Passage extrait:
__________

Front de Champagne, en ligne, 27 mai 1916 – Jean à sa sœur

27-5-16
            Ma chère Suzon 

            Je viens de recevoir en même temps tes deux paquets. Le livre de [Edouard] Rod, les sandales et leur contenu. Très bonne idée les sandales, et les dattes aussi d’ailleurs.
            Je pense que maman aura regagné le home quand tu recevras cette carte. Il me tarde de la sentir sous ton toit, car elle n’est vraiment pas heureuse à Saverdun. Pauvre maman ! Si on avait su, elle serait si volontiers restée à Cette. Les boches font beaucoup de bruit aujourd’hui, mais pas trop de casse heureusement, pas du tout à la Compagnie.
            Très affectueusement à toi et mille fois merci. 

J. Médard

Front de Champagne, en ligne, 27 mai 1916 – Jean à sa mère

27-5-16
            Maman cherie  

            Ci-joint quelques petites photos qui te feront peut être plaisir. Elles sont mal tirées, mais je tacherai d’avoir du papier et d’en tirer d’autres.
            L’une est prise à la porte du bureau de la Compagnie, où je couche actuellement, et d’où je t’écris aujourd’hui même. C’est un abri tout à fait confortable.
            A coté de moi le sergent fourrier Ducluzeaux, très gentil garçon, et assis en avant notre interminable sergent major, Charlet.
            Sur l’autre, notre salle à manger à l’heure du repas. Tu vois que notre ameublement est à la fois moderne et primitif. A l’issue du repas pendant lequel a été pris les photos le banc sur lequel je suis assis a même cédé sous le poids de nos 3 corps et nous sommes tombés les 4 fers en l’air.
            A coté de moi Ducluzeaux et au fond l’adjudant, en face Charlet et à coté de lui [Emile] Roulleau[1], le caporal fourrier, un type absolument crevant. C’est un ami intime du lieutenant, ami d’enfance, et ils passent leur journée à se taquiner. Au fond, un des hommes de ma section qui nous sert, un des plus braves.

__________

Données fournies:
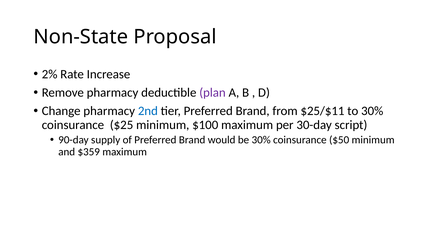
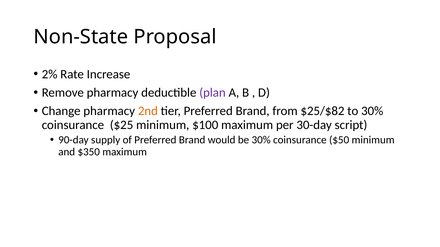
2nd colour: blue -> orange
$25/$11: $25/$11 -> $25/$82
$359: $359 -> $350
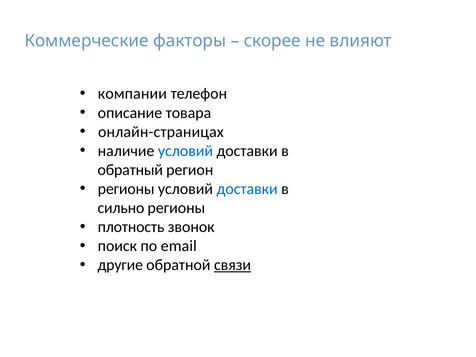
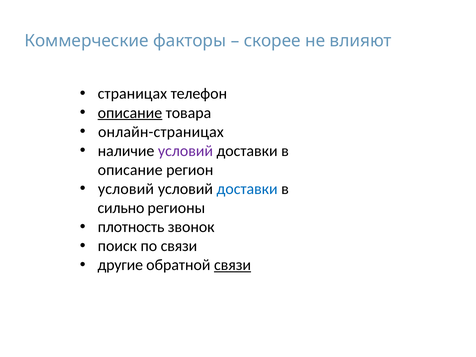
компании: компании -> страницах
описание at (130, 113) underline: none -> present
условий at (185, 151) colour: blue -> purple
обратный at (130, 170): обратный -> описание
регионы at (126, 189): регионы -> условий
по email: email -> связи
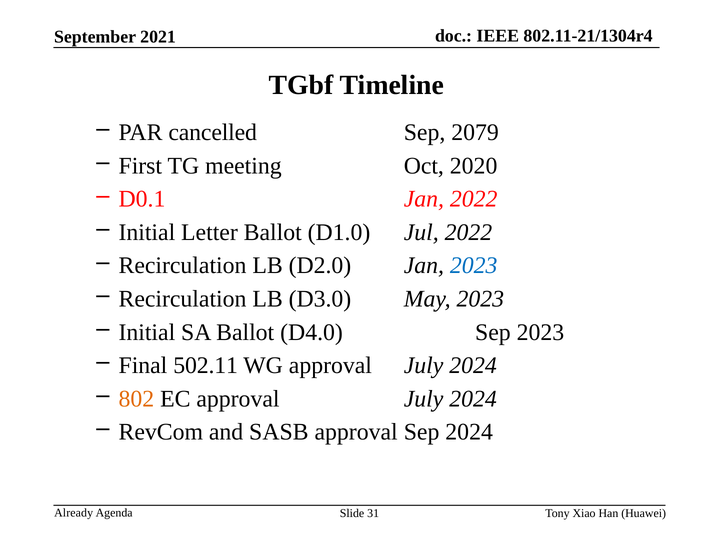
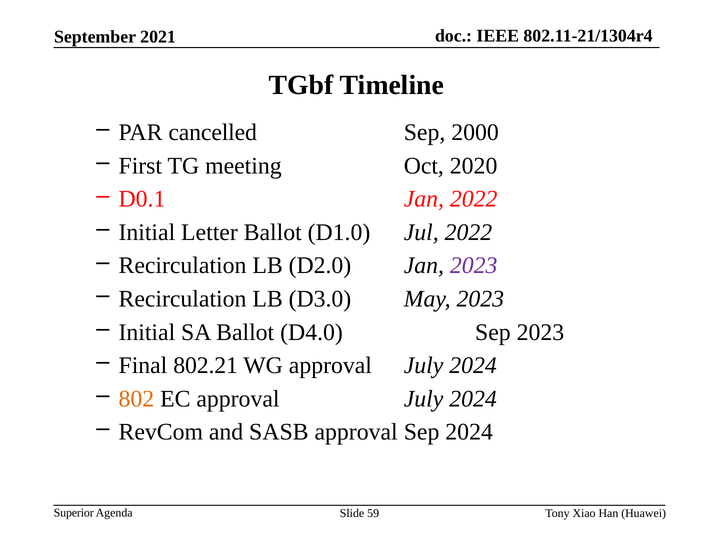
2079: 2079 -> 2000
2023 at (474, 265) colour: blue -> purple
502.11: 502.11 -> 802.21
Already: Already -> Superior
31: 31 -> 59
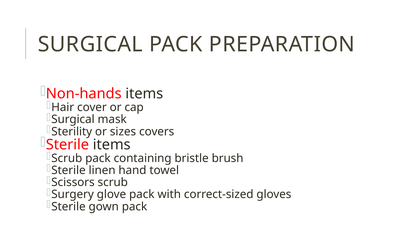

__________

Consigne:
Répondez aux questions suivantes à partir des deux lettres de Jean reproduites ci-dessus.
1. De qui est le livre que Jean a reçu de sa sœur ?
2. Dans quel lieu Jean dit-il coucher actuellement ?
3. Quel grade a Charlet ?

Réponse:
1. Il est de Rod.
2. Il couche dans le bureau de la Compagnie.
3. Il est sergent major.